ASSIGNMENT.
The expected result is an exact restatement of the data, free of pictures.

(Records from a data source)

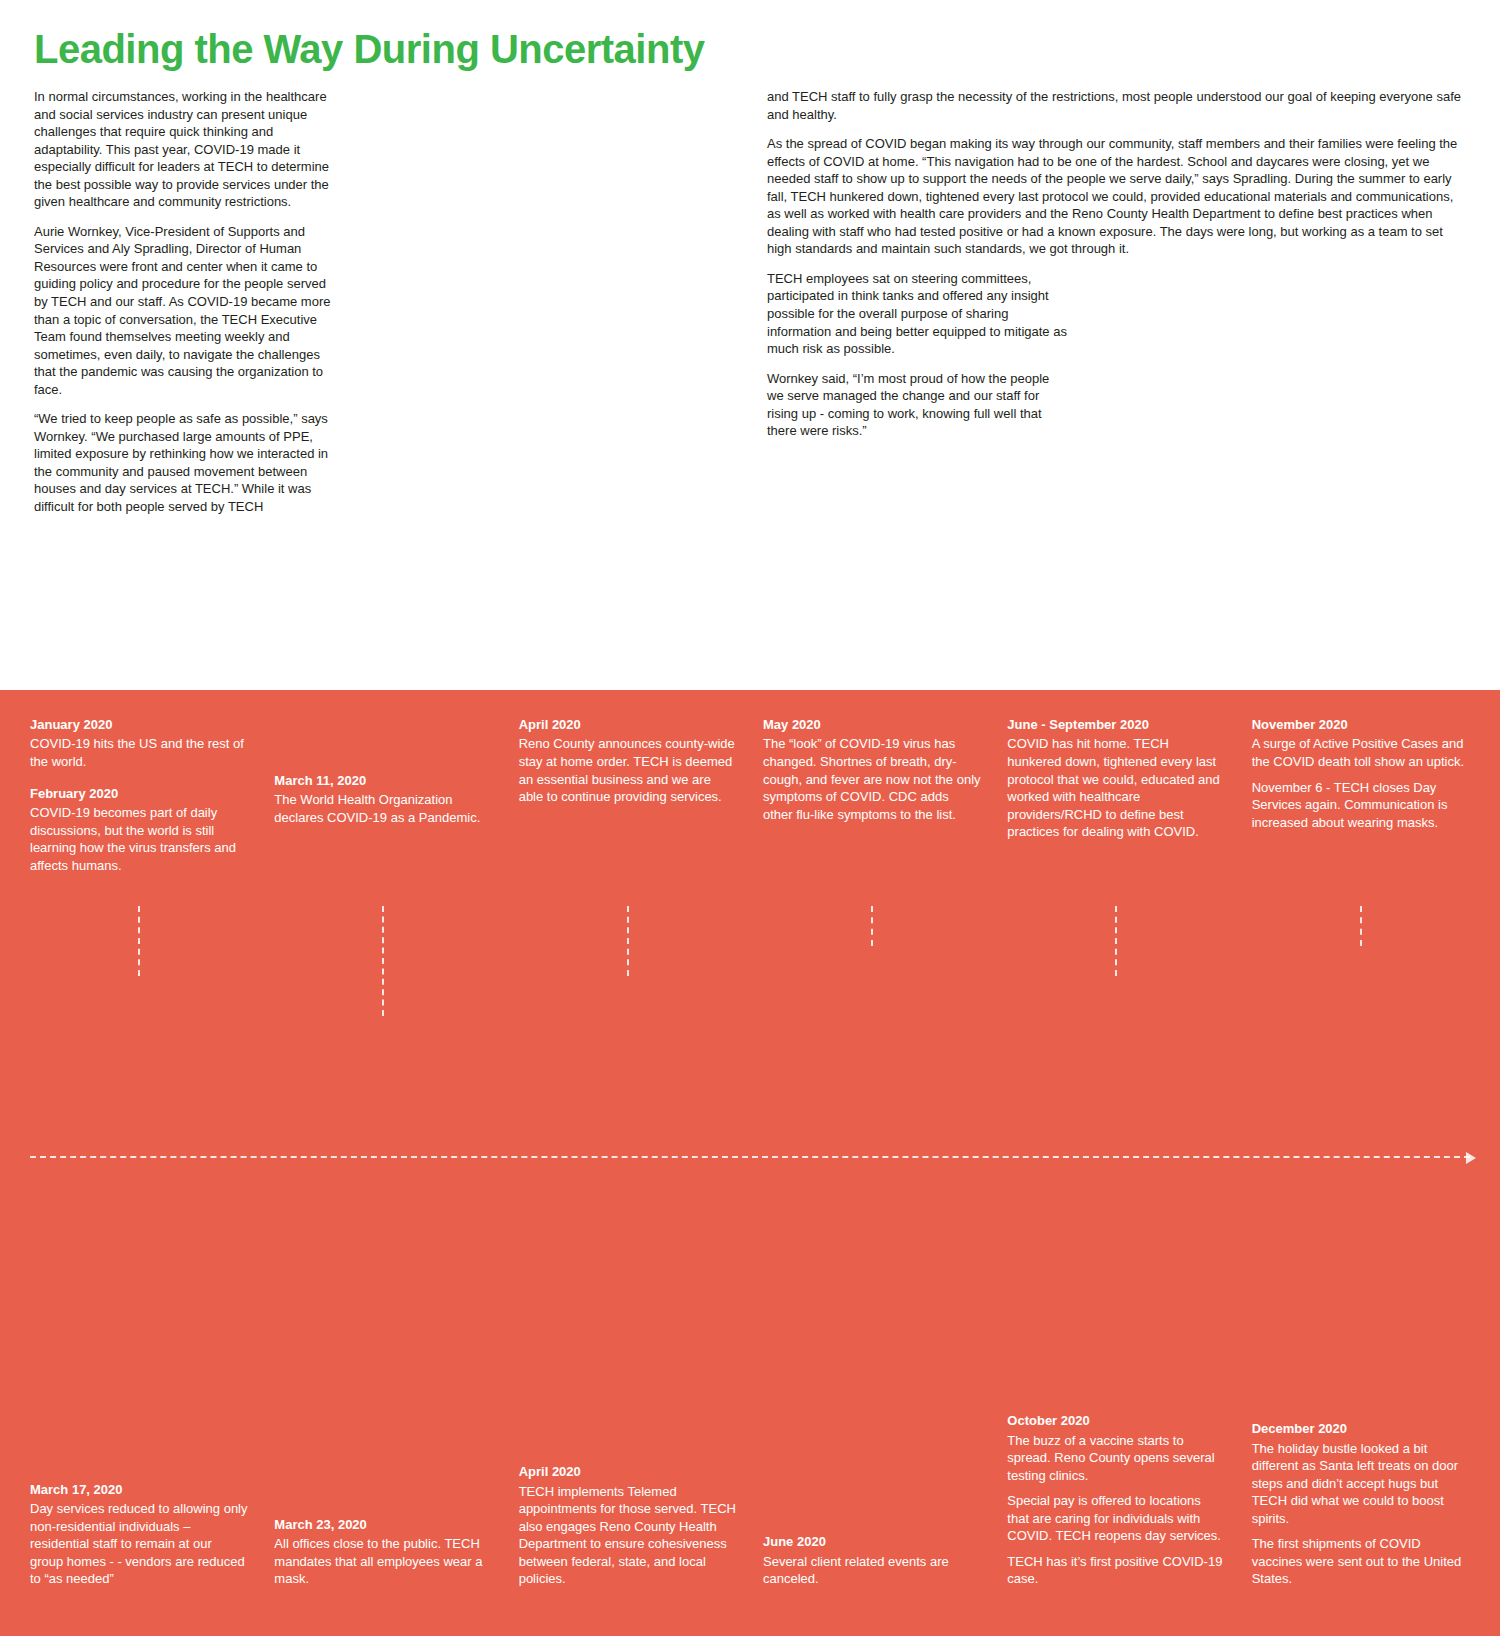Leading the Way During Uncertainty
In normal circumstances, working in the healthcare and social services industry can present unique challenges that require quick thinking and adaptability. This past year, COVID-19 made it especially difficult for leaders at TECH to determine the best possible way to provide services under the given healthcare and community restrictions.
Aurie Wornkey, Vice-President of Supports and Services and Aly Spradling, Director of Human Resources were front and center when it came to guiding policy and procedure for the people served by TECH and our staff. As COVID-19 became more than a topic of conversation, the TECH Executive Team found themselves meeting weekly and sometimes, even daily, to navigate the challenges that the pandemic was causing the organization to face.
“We tried to keep people as safe as possible,” says Wornkey. “We purchased large amounts of PPE, limited exposure by rethinking how we interacted in the community and paused movement between houses and day services at TECH.” While it was difficult for both people served by TECH
and TECH staff to fully grasp the necessity of the restrictions, most people understood our goal of keeping everyone safe and healthy.
As the spread of COVID began making its way through our community, staff members and their families were feeling the effects of COVID at home. “This navigation had to be one of the hardest. School and daycares were closing, yet we needed staff to show up to support the needs of the people we serve daily,” says Spradling. During the summer to early fall, TECH hunkered down, tightened every last protocol we could, provided educational materials and communications, as well as worked with health care providers and the Reno County Health Department to define best practices when dealing with staff who had tested positive or had a known exposure. The days were long, but working as a team to set high standards and maintain such standards, we got through it.
TECH employees sat on steering committees, participated in think tanks and offered any insight possible for the overall purpose of sharing information and being better equipped to mitigate as much risk as possible.
Wornkey said, “I’m most proud of how the people we serve managed the change and our staff for rising up - coming to work, knowing full well that there were risks.”
COVID-19 Timeline 2020
January 2020
COVID-19 hits the US and the rest of the world.
February 2020
COVID-19 becomes part of daily discussions, but the world is still learning how the virus transfers and affects humans.
March 11, 2020
The World Health Organization declares COVID-19 as a Pandemic.
April 2020
Reno County announces county-wide stay at home order. TECH is deemed an essential business and we are able to continue providing services.
May 2020
The “look” of COVID-19 virus has changed. Shortnes of breath, dry-cough, and fever are now not the only symptoms of COVID. CDC adds other flu-like symptoms to the list.
June - September 2020
COVID has hit home. TECH hunkered down, tightened every last protocol that we could, educated and worked with healthcare providers/RCHD to define best practices for dealing with COVID.
November 2020
A surge of Active Positive Cases and the COVID death toll show an uptick.
November 6 - TECH closes Day Services again. Communication is increased about wearing masks.
March 17, 2020
Day services reduced to allowing only non-residential individuals – residential staff to remain at our group homes - - vendors are reduced to “as needed”
March 23, 2020
All offices close to the public. TECH mandates that all employees wear a mask.
April 2020
TECH implements Telemed appointments for those served. TECH also engages Reno County Health Department to ensure cohesiveness between federal, state, and local policies.
June 2020
Several client related events are canceled.
October 2020
The buzz of a vaccine starts to spread. Reno County opens several testing clinics.
Special pay is offered to locations that are caring for individuals with COVID. TECH reopens day services.
TECH has it’s first positive COVID-19 case.
December 2020
The holiday bustle looked a bit different as Santa left treats on door steps and didn’t accept hugs but TECH did what we could to boost spirits.
The first shipments of COVID vaccines were sent out to the United States.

SOLUTION.
Leading the Way During Uncertainty
In normal circumstances, working in the healthcare and social services industry can present unique challenges that require quick thinking and adaptability. This past year, COVID-19 made it especially difficult for leaders at TECH to determine the best possible way to provide services under the given healthcare and community restrictions.
Aurie Wornkey, Vice-President of Supports and Services and Aly Spradling, Director of Human Resources were front and center when it came to guiding policy and procedure for the people served by TECH and our staff. As COVID-19 became more than a topic of conversation, the TECH Executive Team found themselves meeting weekly and sometimes, even daily, to navigate the challenges that the pandemic was causing the organization to face.
“We tried to keep people as safe as possible,” says Wornkey. “We purchased large amounts of PPE, limited exposure by rethinking how we interacted in the community and paused movement between houses and day services at TECH.” While it was difficult for both people served by TECH
and TECH staff to fully grasp the necessity of the restrictions, most people understood our goal of keeping everyone safe and healthy.
As the spread of COVID began making its way through our community, staff members and their families were feeling the effects of COVID at home. “This navigation had to be one of the hardest. School and daycares were closing, yet we needed staff to show up to support the needs of the people we serve daily,” says Spradling. During the summer to early fall, TECH hunkered down, tightened every last protocol we could, provided educational materials and communications, as well as worked with health care providers and the Reno County Health Department to define best practices when dealing with staff who had tested positive or had a known exposure. The days were long, but working as a team to set high standards and maintain such standards, we got through it.
TECH employees sat on steering committees, participated in think tanks and offered any insight possible for the overall purpose of sharing information and being better equipped to mitigate as much risk as possible.
Wornkey said, “I’m most proud of how the people we serve managed the change and our staff for rising up - coming to work, knowing full well that there were risks.”
COVID-19 Timeline 2020
January 2020
COVID-19 hits the US and the rest of the world.
February 2020
COVID-19 becomes part of daily discussions, but the world is still learning how the virus transfers and affects humans.
March 11, 2020
The World Health Organization declares COVID-19 as a Pandemic.
April 2020
Reno County announces county-wide stay at home order. TECH is deemed an essential business and we are able to continue providing services.
May 2020
The “look” of COVID-19 virus has changed. Shortnes of breath, dry-cough, and fever are now not the only symptoms of COVID. CDC adds other flu-like symptoms to the list.
June - September 2020
COVID has hit home. TECH hunkered down, tightened every last protocol that we could, educated and worked with healthcare providers/RCHD to define best practices for dealing with COVID.
November 2020
A surge of Active Positive Cases and the COVID death toll show an uptick.
November 6 - TECH closes Day Services again. Communication is increased about wearing masks.
March 17, 2020
Day services reduced to allowing only non-residential individuals – residential staff to remain at our group homes - - vendors are reduced to “as needed”
March 23, 2020
All offices close to the public. TECH mandates that all employees wear a mask.
April 2020
TECH implements Telemed appointments for those served. TECH also engages Reno County Health Department to ensure cohesiveness between federal, state, and local policies.
June 2020
Several client related events are canceled.
October 2020
The buzz of a vaccine starts to spread. Reno County opens several testing clinics.
Special pay is offered to locations that are caring for individuals with COVID. TECH reopens day services.
TECH has it’s first positive COVID-19 case.
December 2020
The holiday bustle looked a bit different as Santa left treats on door steps and didn’t accept hugs but TECH did what we could to boost spirits.
The first shipments of COVID vaccines were sent out to the United States.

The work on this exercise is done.